The Spirit of Place / Jiří Jílek Gallery in Šumperk / 2015
The perfect chiaroscuro (here, perhaps, light emerging from darkness) stems from the inner glow of a delicate range of shades and the richness of the print colors. With its almost photographic precision, it is reminiscent of the forest photographs of Bohumír Prokůpek (1954-2008), more a painter than a photographer, or even the photo-thickets of Petr Zinke (*1966), which are indistinguishable in their graphic conception.
The sharp engraving, focused on tree branches, represents the forest in its entirety. The seen and the dreamt intertwine and merge into one. Lenka herself mentions her dreamlike empathy with the motif. Despite the faithful representation of the subject, she is not concerned with descriptiveness. She aims for the borderline of hidden corners of consciousness. In some places, it evokes anxiety and the unease of Váchal's visions, Munch's paintings, or rather Trakl's "soft veiling of the mind." In a state of self-forgetfulness (in concentrated coexistence and identification with the motif), however, an infinite space of freedom opens up to her during the drawing process. And resting in the soft silence of the purifying solitude of the forest leads her to the core, to the center, to the soul of nature in its pure transparency.

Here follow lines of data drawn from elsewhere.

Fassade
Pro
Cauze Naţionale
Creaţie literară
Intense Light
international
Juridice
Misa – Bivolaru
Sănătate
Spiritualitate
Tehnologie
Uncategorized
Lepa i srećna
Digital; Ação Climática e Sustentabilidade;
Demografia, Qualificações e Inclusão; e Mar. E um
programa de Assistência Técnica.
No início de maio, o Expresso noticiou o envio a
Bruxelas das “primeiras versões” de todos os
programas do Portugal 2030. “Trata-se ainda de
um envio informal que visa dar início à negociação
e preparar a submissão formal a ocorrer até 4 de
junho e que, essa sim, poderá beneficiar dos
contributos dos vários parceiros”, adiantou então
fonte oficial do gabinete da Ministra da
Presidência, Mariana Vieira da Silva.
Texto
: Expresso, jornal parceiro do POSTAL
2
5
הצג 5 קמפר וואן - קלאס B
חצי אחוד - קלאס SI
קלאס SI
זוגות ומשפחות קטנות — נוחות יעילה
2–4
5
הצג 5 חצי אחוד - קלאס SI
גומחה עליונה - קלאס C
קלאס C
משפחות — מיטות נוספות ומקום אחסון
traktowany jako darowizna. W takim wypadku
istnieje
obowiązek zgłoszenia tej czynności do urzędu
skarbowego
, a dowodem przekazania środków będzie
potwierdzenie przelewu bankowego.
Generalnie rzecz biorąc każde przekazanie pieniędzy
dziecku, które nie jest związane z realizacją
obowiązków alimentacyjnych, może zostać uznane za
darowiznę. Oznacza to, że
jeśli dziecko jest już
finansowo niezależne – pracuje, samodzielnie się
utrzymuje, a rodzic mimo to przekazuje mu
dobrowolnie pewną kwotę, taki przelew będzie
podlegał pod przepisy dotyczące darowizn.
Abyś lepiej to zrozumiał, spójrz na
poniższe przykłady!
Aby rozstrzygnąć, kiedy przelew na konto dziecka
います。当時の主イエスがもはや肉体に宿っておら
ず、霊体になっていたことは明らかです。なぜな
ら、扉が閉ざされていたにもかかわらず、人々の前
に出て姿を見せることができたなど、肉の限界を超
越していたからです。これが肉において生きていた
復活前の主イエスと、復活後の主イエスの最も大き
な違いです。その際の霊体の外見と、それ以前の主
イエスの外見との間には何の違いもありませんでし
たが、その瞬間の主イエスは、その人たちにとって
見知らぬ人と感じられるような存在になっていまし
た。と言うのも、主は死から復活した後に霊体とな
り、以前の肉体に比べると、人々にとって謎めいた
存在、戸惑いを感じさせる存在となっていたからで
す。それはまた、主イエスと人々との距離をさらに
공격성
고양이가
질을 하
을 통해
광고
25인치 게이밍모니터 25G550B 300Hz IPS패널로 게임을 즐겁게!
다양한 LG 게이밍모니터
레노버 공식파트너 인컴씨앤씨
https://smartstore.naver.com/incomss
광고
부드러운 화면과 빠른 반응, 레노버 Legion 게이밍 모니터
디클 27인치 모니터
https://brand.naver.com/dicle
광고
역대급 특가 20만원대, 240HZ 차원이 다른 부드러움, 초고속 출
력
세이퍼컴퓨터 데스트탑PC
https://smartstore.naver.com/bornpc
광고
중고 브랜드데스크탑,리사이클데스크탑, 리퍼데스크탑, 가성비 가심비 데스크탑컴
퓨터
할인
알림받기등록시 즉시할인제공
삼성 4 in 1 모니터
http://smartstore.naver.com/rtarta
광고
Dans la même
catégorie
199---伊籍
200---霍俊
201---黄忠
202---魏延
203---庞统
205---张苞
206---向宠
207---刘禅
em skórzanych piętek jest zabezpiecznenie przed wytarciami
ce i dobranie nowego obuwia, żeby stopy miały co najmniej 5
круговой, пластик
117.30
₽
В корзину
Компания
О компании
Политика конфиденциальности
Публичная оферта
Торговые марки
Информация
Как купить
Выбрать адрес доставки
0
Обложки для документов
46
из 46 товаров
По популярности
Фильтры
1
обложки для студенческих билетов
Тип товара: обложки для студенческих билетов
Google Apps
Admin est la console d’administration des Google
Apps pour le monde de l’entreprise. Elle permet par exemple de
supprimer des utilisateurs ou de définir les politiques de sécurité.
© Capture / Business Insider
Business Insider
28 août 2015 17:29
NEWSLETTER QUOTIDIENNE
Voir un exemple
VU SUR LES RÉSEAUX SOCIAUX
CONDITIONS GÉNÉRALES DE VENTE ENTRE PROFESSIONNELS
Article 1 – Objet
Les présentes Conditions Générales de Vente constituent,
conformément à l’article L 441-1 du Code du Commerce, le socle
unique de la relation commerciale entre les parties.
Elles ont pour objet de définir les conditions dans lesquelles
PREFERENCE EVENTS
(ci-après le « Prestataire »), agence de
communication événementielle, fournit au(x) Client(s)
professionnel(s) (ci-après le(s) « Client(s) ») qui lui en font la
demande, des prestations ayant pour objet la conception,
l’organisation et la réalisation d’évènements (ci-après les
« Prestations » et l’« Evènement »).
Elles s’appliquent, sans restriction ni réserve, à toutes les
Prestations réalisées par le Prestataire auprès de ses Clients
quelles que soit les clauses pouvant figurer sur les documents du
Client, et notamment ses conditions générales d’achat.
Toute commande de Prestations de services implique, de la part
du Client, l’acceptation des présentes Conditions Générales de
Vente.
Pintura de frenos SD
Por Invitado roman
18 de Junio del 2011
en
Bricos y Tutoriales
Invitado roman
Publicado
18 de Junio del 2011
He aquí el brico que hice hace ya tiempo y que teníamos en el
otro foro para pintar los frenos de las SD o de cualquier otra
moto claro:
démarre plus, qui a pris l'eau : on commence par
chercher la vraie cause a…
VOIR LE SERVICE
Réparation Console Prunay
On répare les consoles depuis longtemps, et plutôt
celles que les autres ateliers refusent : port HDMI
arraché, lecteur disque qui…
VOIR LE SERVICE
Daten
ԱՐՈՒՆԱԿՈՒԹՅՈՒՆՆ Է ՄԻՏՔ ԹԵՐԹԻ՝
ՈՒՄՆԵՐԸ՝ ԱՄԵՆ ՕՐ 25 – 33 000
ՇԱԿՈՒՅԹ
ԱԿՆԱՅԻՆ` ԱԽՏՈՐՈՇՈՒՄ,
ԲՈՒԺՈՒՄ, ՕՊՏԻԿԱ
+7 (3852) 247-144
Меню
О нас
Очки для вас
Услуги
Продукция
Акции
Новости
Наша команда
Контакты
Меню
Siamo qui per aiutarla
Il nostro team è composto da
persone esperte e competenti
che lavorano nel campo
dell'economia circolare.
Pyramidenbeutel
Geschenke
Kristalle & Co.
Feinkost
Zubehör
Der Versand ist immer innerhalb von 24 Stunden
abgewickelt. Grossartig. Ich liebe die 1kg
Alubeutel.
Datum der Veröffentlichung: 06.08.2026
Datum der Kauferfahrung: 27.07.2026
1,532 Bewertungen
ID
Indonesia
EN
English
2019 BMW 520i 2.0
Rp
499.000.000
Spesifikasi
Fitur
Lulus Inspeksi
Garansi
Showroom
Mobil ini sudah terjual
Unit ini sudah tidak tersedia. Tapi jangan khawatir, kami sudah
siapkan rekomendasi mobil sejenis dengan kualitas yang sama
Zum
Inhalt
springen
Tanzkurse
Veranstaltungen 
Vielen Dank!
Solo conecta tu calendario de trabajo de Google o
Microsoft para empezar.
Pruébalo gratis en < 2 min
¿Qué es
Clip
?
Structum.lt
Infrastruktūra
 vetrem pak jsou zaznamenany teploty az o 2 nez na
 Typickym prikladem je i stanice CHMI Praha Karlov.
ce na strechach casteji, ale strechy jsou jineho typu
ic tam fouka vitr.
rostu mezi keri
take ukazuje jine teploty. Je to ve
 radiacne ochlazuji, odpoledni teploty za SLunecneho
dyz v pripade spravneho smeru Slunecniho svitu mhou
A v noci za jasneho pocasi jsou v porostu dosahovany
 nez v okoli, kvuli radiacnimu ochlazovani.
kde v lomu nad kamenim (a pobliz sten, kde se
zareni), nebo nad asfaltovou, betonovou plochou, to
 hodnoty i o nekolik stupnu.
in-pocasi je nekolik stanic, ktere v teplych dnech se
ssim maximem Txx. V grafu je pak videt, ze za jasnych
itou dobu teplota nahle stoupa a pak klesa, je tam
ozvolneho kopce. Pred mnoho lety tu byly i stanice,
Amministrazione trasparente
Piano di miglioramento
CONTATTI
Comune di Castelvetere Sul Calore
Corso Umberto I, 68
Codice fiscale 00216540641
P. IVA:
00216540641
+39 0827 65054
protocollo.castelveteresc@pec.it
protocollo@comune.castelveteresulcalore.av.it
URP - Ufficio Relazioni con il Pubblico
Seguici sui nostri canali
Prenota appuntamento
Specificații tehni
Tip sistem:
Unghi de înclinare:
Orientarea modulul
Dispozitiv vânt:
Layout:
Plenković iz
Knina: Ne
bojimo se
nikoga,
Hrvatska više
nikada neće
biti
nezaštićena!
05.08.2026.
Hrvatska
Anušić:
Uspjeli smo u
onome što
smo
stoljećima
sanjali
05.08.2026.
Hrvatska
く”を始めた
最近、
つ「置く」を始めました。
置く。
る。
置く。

The first thing that comes to mind are the aquatints by Jitka Chrištofová (*1977), a graduate of Vladimír Kokolia's studio. The mutual proximity is obvious here. Jitka's position is more objective, and the living forest tissue is silently reflected in it. Lenka's is noticeably more epic; we sense a story hidden behind the image. It is its expectation. A joint exhibition would be excellent, and they would certainly understand each other.
Lenka's choice to study under the civilly restrained Jiří Lindovský and Dalibor Smutný, with his almost portrait-like flowers from the night garden, is also a happy one. The subconscious influence and obvious moral support of both are beneficial to her. It gives her confidence, leads to humility and perseverance in her respect for the craft. This makes it easier for her to resist the pressure of current short-lived global trends.
Encountering Lenka's testimony and her direction into the depths is a joy. It reaffirms that nothing disappears, that it returns with new life and persists despite all doubts. That boredom is only an inner emptiness and that reality is inexhaustible.